§ EXERCISE OBJECTIVE
Leave the images aside and output every entry exactly.

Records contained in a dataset

--------------------------------------------------

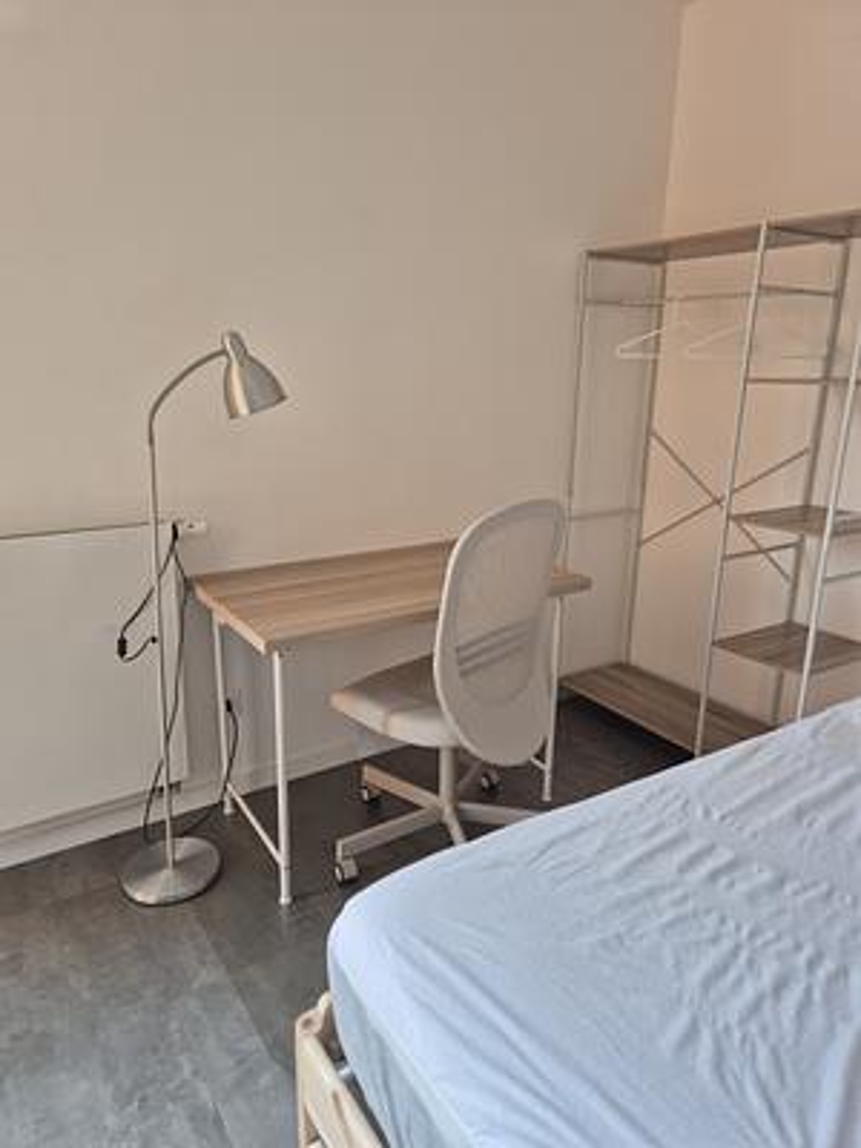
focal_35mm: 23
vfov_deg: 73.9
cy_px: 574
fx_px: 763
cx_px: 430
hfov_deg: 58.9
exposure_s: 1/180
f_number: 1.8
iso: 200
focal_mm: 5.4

--------------------------------------------------

§ RESPONSE TO THE TASK
focal_35mm: 23
vfov_deg: 73.9
cy_px: 574
fx_px: 763
cx_px: 430
hfov_deg: 58.9
exposure_s: 1/180
f_number: 1.8
iso: 200
focal_mm: 5.4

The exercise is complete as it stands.